START Source text
This issue occurs when the computer is set to a low resolution. As
a workaround, set the computer resolution to 1280 x 1024. [PR/423555]
On J-series Services Routers in the spanning tree configuration
page, Edit interface/msti window does not save the data before
committing the configuration. [PR/433506]
Unified Access Control (UAC)
On J-series Services Routers, MAC address based authentication
does not work when the router is configured as UAC L2 Enforcer. [PR/431595]
Unified Threat Management (UTM)
On J-series Services Routers, under stress conditions, it is
possible that UTM sessions do not get cleaned up properly. The user
will continue to see outstanding UTM sessions even after traffic is
stopped and flow sessions have been released. If the number of outstanding
leaked sessions exceeds desirable levels causing UTM not to handle
new traffic, the forwarding daemon will need to be restarted. [PR/424426]
On J2320, J2350, J4350, and J6350 Services Routers, Outlook
Express is sending infected mail (with an EICAR test file) to a mail
server (directly, not through DUT). Eudora 7 is using the IMAP protocol
to download this mail (through DUT). Mail retrieval is slow, and
the EICAR test fille is not detected. [PR/424797]
On J2300, J2320, J2350, J4350, and J6350 Services Routers, Websense
server stops taking new connections after http stress. All
new sessions get blocked. As a workaround, reboot the WebSense server.
[PR/435425]
Virtual Private Network (VPN)
END Source text
START Information shown
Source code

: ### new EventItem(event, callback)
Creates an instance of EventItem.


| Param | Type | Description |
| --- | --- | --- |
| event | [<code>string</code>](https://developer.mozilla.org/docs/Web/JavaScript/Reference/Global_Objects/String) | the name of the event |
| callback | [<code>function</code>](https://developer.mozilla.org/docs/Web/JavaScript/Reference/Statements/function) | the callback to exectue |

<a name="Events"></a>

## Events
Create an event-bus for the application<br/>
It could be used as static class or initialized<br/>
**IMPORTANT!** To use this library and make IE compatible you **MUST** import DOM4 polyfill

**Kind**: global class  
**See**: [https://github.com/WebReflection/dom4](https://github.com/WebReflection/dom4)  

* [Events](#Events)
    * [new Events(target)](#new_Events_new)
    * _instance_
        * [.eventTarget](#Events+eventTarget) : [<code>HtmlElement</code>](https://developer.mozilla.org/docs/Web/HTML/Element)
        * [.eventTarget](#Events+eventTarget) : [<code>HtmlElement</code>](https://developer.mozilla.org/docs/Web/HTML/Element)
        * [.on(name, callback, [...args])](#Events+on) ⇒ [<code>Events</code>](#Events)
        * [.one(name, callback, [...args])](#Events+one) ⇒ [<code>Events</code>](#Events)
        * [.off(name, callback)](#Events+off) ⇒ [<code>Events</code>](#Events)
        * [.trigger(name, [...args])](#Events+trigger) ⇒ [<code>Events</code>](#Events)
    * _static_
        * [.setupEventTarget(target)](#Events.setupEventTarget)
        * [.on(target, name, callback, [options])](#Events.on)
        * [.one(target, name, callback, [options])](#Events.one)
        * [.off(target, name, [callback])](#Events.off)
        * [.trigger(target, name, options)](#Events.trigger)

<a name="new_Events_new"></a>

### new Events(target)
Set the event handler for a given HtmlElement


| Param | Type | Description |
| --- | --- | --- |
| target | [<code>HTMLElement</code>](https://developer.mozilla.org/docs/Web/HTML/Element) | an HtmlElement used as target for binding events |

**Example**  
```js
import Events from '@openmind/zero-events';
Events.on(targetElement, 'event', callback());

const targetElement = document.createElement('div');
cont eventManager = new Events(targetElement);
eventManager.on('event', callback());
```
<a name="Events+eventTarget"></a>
END Information shown
■ **Task 1**: According to the known-issues text, under what configuration does MAC address based authentication fail on J-series Services Routers?
■ **Task 2**: Reproduce the known-issues text from "On J-series Services Routers, MAC" up to and including "Threat Management (UTM)".
The records have no connection to the known-issues text.

■ **Response 1**: It fails when the router is configured as UAC L2 Enforcer.

■ **Response 2**:
On J-series Services Routers, MAC address based authentication
does not work when the router is configured as UAC L2 Enforcer. [PR/431595]
Unified Threat Management (UTM)